One thing I never understood about the Rodney King Riots was the fact that Blacks burned down their own neighborhood instead of going into the traditionally White neighborhoods to get their revenge.  Why riot in a ghetto and not Beverly Hills where the power and money and influence lives?

Wattstax provides the answer to my Rodney King Riot Conundrum of 1992 — in 1973.  The 1965 Watts riots happened in Watts, and “not Encino” as one guy told us, because “Encino doesn’t sell me Grade D meat at Grade A prices.”

Now I understand.  When you are angry and want revenge, you want do directly punish those who have wronged you.  There’s no interest in revenge against the abstract.  You want to take a sledgehammer to the front window of the local butcher who has lied to you and overcharged you for a generation.

There was also a common thread in Wattstax that riots and the destruction of public property and burning buildings — are the only ways places like Watts ever get a chance at gentrification.  The city won’t help fix the infrastructure and “White money” won’t get invested into the community, so the community is forced, beyond their wishes, every couple of decades or so, to rise up, and riot to be heard and to force change and to level the neighborhood so it can, at last, be built up anew.

Finally, I had no idea Ted Lange — the “yessa massa” stereotypical hucking and shucking Black bartender Isaac on “The Love Boat” from 1977-1986 — was a Black Radical and a star of Wattstax!

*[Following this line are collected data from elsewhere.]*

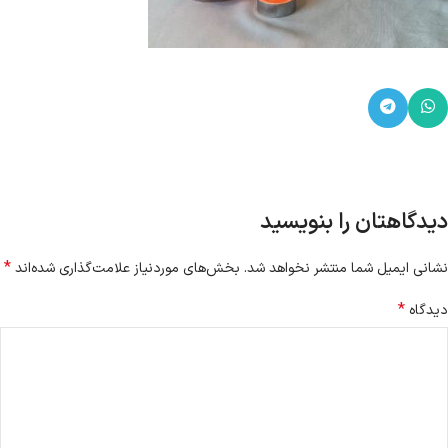
دیدگاهتان را بنویسید
*
نشانی ایمیل شما منتشر نخواهد شد.
بخش‌های موردنیاز علامت‌گذاری شده‌اند
*
دیدگاه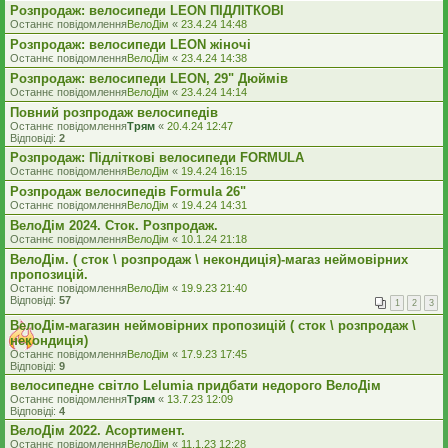
Розпродаж: велосипеди LEON ПІДЛІТКОВІ
Останнє повідомлення
ВелоДім
«
23.4.24 14:48
Розпродаж: велосипеди LEON жіночі
Останнє повідомлення
ВелоДім
«
23.4.24 14:38
Розпродаж: велосипеди LEON, 29" Дюймів
Останнє повідомлення
ВелоДім
«
23.4.24 14:14
Повний розпродаж велосипедів
Останнє повідомлення
Трям
«
20.4.24 12:47
Відповіді:
2
Розпродаж: Підліткові велосипеди FORMULA
Останнє повідомлення
ВелоДім
«
19.4.24 16:15
Розпродаж велосипедів Formula 26"
Останнє повідомлення
ВелоДім
«
19.4.24 14:31
ВелоДім 2024. Сток. Розпродаж.
Останнє повідомлення
ВелоДім
«
10.1.24 21:18
ВелоДім. ( сток \ розпродаж \ некондиція)-магаз неймовірних
пропозицій.
Останнє повідомлення
ВелоДім
«
19.9.23 21:40
Відповіді:
57
1
2
3
ВелоДім-магазин неймовірних пропозицій ( сток \ розпродаж \
некондиція)
Останнє повідомлення
ВелоДім
«
17.9.23 17:45
Відповіді:
9
велосипедне світло Lelumia придбати недорого ВелоДім
Останнє повідомлення
Трям
«
13.7.23 12:09
Відповіді:
4
ВелоДім 2022. Асортимент.
Останнє повідомлення
ВелоДім
«
11.1.23 12:28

Tedd Lange is one tough mutha in Wattstax and you can get a taste of his bite in this clip:

What a difference a few years makes.  Somehow, Ted was able to transform himself from supercilious Wattstax radical in 1973 to silly simpleton Isaac on The Love Boat four years later.  Sometimes money tempers politics and oftentimes fame assuages the disenfranchised.

Wattstax is a historical gem of a film because it wholly entertains as it teaches and we are let into a world many of us have forgotten ever existed.  Black Rage is palpable and dangerous if left unabided and without covenants — and the riot warnings still boil within the frames of Wattstax 37 years after its release.

6 Comments

  1. Fantastic article, David. Amazing that Lange went from one role to another like that. Those stories of the women protecting their men are touching.

    1. It’s a great movie, Gordon. It was re-released in 2003 on the 30th anniversary of the concert in 5.1 Dolby surround sound and an improved visual codec. It looks and sounds fantastic.

      Ted Lange is obviously a fantastic actor. We see the real Ted in Wattstax. On the Love Boat… he was playing a silly shell and he played it really well. He is a man of terrific substance and I wish he found his mainstream popularity in his real self instead of in his perceived performance.

      I learned a lot about the relational dyads in the Black community. Black Man confronting Black Man = fine. If, however, a White Person is added to the mix, the Black Woman steps forward to take the communication lead. Her job is to be the protector of the family core against community outsiders.

      I always thought the reason so many Black men are so deeply attached to their mothers is because their fathers were not in their lives and not living in the home. Now, I don’t think that’s it — I think it’s more about the mother taking the societal heat and shielding her son against all comers — and that seems to make much more sense from an American heritage perspective.

  2. Enjoyed the movie so much. Learned a lot like you said. The fashion and the look and feel of Los Angeles in the Seventies was also a lot of fun to see.